▸ Sección de texto
Paz: Legado de Cristo

El mundo busca a toda costa la paz. Paz para las luchas internas de un país. Paz entre esposos. Paz entre hermanos y hermanas de una misma familia. Paz entre amigos. Y así, sucesivamente. Aun las personas buscan tener “paz interior” y recurren a toda clase de pretextos para encontrarla en supuestos “maestros” o “iluminados” que a la larga, no tienen nada divino en ellos como para dar de forma efectiva la paz que se necesita en todo campo: tanto en el mundo físico como interior espiritual.

El Único Ser Divino y a la vez Hombre que promete esa paz se llama CRISTO y es, de hecho, Su legado tanto para el ser individual que se acerca a ÉL confiadamente para así poder llegar a Dios el Padre, como para tenerla en el mundo en general.

  • “Justificados, pues, por la fe, tenemos paz para con Dios por medio de nuestro Señor Jesucristo;” (Romanos 5:1).
  • “Y la paz de Dios, que sobrepasa todo entendimiento, guardará vuestros corazones y vuestros pensamientos en Cristo Jesús.” (Filipenses 4:7).
  • “y por medio de él (Cristo) reconciliar consigo todas las cosas, así las que están en la tierra como las que están en los cielos, haciendo la paz mediante la sangre de su cruz.” (Colosenses 1:20).

La paz, es entonces, un DON DIVINO. Nadie podrá jamás dártela como JESÚS, DIOS Encarnado puede. Ningún ser “iluminado”, ni nadie que pretenda igualarse a Cristo ha podido declarar lo que ÉL ha declarado:

  • “Estas cosas os he hablado para que en mí (o sea en Cristo) tengáis paz. En el mundo tendréis aflicciones; pero confiad, yo he vencido al mundo.” (Juan 16:33).

▸ Datos del ejercicio
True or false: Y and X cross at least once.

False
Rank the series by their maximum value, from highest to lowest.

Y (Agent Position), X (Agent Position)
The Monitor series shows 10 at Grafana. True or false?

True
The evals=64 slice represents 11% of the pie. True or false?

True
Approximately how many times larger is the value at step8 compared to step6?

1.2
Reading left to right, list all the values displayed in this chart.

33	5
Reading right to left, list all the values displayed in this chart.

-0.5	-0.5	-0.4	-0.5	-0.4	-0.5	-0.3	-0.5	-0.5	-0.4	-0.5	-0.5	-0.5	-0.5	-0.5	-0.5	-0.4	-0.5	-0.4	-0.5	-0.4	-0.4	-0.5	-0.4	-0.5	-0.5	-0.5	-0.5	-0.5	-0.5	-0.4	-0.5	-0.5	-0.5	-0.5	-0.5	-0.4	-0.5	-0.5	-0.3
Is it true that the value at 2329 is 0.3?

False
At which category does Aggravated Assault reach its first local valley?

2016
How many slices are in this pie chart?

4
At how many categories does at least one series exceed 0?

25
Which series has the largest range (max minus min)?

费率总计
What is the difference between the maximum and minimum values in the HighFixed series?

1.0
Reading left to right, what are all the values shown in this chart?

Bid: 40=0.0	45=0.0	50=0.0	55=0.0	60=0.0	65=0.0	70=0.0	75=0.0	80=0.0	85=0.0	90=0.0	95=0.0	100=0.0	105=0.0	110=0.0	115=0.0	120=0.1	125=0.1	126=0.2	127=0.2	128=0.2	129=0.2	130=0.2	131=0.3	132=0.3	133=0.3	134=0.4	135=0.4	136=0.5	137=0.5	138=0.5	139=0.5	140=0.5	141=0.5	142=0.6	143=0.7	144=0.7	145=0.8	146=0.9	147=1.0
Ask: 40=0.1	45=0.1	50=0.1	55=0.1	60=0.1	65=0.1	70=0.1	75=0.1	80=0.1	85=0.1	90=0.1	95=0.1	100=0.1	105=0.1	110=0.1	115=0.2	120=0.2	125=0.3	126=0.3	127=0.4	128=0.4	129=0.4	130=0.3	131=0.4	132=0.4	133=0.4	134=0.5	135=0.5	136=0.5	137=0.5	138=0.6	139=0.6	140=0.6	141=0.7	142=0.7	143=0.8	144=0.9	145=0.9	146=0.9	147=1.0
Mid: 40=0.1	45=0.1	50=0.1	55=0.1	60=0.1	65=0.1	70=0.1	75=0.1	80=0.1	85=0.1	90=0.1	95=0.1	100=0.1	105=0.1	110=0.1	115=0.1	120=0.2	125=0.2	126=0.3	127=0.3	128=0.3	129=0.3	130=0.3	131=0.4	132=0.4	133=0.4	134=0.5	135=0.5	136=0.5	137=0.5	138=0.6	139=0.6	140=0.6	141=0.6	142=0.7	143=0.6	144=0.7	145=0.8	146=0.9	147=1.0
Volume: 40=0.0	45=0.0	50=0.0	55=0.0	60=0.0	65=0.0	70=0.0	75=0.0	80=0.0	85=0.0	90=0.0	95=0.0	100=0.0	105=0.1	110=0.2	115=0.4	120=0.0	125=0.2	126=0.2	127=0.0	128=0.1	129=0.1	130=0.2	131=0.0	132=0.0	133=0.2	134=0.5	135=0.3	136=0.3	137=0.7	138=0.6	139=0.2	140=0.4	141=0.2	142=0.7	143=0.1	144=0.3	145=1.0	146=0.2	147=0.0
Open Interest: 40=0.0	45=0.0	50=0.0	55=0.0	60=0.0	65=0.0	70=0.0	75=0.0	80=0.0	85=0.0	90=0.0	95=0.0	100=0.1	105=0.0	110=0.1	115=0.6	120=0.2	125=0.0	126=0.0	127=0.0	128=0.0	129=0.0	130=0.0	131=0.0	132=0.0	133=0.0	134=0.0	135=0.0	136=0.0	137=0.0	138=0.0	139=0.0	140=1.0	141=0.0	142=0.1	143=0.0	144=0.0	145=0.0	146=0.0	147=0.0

▸ Orden de trabajo
Escribe sin cambios el fragmento del texto sobre la paz que va desde "El mundo busca" hasta "mundo en general.".

▸ Respuesta
El mundo busca a toda costa la paz. Paz para las luchas internas de un país. Paz entre esposos. Paz entre hermanos y hermanas de una misma familia. Paz entre amigos. Y así, sucesivamente. Aun las personas buscan tener “paz interior” y recurren a toda clase de pretextos para encontrarla en supuestos “maestros” o “iluminados” que a la larga, no tienen nada divino en ellos como para dar de forma efectiva la paz que se necesita en todo campo: tanto en el mundo físico como interior espiritual.

El Único Ser Divino y a la vez Hombre que promete esa paz se llama CRISTO y es, de hecho, Su legado tanto para el ser individual que se acerca a ÉL confiadamente para así poder llegar a Dios el Padre, como para tenerla en el mundo en general.